**Page text**.
*** Block opens ***

Talk about 5 a day, vegetarianism, importance of local, in season produce etc

LolaTheShowgirl · 25/07/2008 12:12

Hi Claudia, I started piling on the pounds at around 15 and at age 16 was the same size as your daughter. I didnt really care then. As you grow older it gets harder and harder to lose it though and i'm now 24 and just under 20 stone and utterly miserable because of my weight. I get turned down at jobs because of it, get hurled names at in the street from boys about the same age as me, on one forum I get called names if I ever put my picture on my profile and men dont really take a second look at me as a potential girlfriend. If your daughter won't take any notice please tell her to read this thread. Don't let her leave school overweight or it really will ruin her life.

If she wants a diet buddy, point her my way because I really struggle too.

ThatBigGermanPrison · 25/07/2008 12:35

If my dad hadn't rattled on and on about cholesterol and saturated fat, and instead my mum had sat me down and said "Look, if you keep eating the way you are eating, you're going to be fatter than all your friends and you'll never get first pick of the boys"

*** Block closes ***

**Questions to answer**.
1 – Quote the forum thread on weight word for word, starting with "Hi Claudia, I" and going on through "ruin her life.".
2 – Write what comes next in the forum thread on weight, picking up from the point where it stops.

**Source data**.
*** Block opens ***

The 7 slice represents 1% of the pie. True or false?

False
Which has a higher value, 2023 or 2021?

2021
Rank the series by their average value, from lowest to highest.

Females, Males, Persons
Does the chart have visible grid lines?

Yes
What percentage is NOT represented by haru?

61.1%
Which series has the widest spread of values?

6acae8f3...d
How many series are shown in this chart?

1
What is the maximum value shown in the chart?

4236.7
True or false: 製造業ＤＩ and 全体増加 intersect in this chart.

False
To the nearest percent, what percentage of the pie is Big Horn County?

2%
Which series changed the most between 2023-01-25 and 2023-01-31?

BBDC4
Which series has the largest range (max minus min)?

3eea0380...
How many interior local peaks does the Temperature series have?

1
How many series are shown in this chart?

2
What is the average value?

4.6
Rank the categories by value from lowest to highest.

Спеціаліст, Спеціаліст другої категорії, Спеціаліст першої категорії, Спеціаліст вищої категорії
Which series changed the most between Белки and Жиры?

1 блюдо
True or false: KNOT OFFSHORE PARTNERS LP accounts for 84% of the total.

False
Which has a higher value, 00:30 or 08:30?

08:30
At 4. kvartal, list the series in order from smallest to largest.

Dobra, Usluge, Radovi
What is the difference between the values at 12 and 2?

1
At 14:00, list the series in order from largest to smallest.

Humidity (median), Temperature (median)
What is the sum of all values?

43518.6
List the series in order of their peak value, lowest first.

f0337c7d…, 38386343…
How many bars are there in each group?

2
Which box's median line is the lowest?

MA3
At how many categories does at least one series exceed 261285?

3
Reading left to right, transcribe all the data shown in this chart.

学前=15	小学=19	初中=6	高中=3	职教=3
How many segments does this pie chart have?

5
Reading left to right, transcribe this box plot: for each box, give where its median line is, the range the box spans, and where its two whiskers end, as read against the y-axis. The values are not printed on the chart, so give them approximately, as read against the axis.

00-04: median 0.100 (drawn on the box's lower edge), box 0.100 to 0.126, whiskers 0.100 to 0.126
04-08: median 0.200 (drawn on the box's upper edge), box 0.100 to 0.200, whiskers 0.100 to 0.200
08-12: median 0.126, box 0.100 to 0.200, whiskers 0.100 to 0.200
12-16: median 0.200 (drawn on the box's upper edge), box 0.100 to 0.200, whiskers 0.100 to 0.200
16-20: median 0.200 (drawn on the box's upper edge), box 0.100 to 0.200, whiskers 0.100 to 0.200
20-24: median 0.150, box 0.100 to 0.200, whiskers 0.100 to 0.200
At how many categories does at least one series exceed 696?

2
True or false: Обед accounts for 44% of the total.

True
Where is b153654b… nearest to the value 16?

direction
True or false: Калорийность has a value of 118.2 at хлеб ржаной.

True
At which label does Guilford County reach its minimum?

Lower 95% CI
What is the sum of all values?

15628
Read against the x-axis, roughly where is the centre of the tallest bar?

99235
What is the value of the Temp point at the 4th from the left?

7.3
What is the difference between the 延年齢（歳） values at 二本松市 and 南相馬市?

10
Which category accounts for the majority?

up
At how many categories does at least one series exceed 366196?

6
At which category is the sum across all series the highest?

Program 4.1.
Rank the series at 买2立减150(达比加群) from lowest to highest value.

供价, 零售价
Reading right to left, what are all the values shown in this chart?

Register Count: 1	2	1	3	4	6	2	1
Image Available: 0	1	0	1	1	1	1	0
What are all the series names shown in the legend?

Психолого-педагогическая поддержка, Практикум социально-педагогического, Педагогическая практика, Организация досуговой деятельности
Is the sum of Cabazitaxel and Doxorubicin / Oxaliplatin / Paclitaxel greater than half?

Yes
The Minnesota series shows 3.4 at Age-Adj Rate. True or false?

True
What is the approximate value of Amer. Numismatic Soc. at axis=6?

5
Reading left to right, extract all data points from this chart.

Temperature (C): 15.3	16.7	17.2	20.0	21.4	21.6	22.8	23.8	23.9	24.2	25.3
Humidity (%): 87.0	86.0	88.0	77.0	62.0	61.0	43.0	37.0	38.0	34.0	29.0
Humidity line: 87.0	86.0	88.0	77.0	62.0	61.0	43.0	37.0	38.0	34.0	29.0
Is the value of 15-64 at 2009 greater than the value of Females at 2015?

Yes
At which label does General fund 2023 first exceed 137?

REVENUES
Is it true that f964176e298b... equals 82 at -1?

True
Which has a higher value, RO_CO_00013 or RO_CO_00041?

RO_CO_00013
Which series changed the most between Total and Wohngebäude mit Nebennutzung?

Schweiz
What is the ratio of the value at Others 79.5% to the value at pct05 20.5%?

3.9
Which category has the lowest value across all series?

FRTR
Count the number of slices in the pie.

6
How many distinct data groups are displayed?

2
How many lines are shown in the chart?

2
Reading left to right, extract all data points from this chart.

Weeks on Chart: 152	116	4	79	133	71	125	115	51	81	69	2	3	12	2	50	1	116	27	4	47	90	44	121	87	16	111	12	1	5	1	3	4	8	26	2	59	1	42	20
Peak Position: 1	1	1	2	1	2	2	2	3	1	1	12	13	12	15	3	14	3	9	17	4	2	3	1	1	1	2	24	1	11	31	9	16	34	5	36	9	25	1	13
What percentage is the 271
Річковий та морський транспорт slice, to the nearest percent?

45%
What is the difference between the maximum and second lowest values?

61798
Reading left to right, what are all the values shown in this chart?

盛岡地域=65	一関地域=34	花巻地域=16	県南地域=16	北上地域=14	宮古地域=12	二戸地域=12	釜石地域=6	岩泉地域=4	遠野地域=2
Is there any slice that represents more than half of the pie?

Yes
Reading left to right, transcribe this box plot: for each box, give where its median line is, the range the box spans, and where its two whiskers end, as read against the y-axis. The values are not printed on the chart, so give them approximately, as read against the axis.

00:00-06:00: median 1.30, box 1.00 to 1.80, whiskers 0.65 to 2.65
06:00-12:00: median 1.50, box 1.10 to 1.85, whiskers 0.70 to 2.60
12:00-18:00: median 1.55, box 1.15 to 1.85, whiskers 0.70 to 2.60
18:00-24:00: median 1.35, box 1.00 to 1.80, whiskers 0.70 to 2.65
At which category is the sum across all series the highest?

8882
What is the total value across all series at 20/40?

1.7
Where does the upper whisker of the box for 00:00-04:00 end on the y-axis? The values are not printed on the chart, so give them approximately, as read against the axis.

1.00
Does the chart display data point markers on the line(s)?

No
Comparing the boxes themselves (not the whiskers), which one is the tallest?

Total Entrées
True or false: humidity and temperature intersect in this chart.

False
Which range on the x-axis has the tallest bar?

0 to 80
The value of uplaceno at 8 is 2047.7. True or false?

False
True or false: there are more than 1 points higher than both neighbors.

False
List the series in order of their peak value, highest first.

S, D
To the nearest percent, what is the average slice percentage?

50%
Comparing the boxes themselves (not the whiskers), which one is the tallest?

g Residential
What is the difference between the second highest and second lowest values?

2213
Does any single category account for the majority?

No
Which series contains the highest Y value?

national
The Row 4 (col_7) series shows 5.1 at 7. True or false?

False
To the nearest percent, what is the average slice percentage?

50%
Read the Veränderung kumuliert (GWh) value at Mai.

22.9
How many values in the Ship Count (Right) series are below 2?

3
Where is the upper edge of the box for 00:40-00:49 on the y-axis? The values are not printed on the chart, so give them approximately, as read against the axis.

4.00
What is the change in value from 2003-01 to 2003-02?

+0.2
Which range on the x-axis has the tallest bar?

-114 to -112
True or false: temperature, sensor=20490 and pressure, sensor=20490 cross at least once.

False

*** Block closes ***

**Answers to the exercises**.
1 –
Hi Claudia, I started piling on the pounds at around 15 and at age 16 was the same size as your daughter. I didnt really care then. As you grow older it gets harder and harder to lose it though and i'm now 24 and just under 20 stone and utterly miserable because of my weight. I get turned down at jobs because of it, get hurled names at in the street from boys about the same age as me, on one forum I get called names if I ever put my picture on my profile and men dont really take a second look at me as a potential girlfriend. If your daughter won't take any notice please tell her to read this thread. Don't let her leave school overweight or it really will ruin her life.

2 –
I may have listened.

I didn't give a shit about healthy eating when I was 15. I was invincible, remember? Who needs to eat healthily when a bad diet doesn't affect you until your 30s and you're practically dead by that age?

I did care about my appearance though. I wish I'd been told that eating x would end up in gaining x weight!

Claudia40 · 25/07/2008 15:30

Thanks everyone for your input.

I did actually manage to have a little chat with her which I think went ok. Basically I said that I had noticed that there had been quite a lot of sweet wrappers hanging about and that this wasn't really the way to go.

I explained that she was ok as she was but needed to do more exercise and that she shouldn't put on any more weight because it would make her unhappy later on, even if she was ok with it now. She did get my point when I talked about the trajectory (sp?) of the weight gain and the truth was that she is a size 16 and not a 12 and she will be a size 18 on our next shopping trip if she doesn't exercise and give the sweets a miss during the week.

She had a think about wht she would like to do to be more active and today she has actually walked into town, yesterday she walked to the park with the rest of us, and she might take up beach volley ball because of the fit blokes(!).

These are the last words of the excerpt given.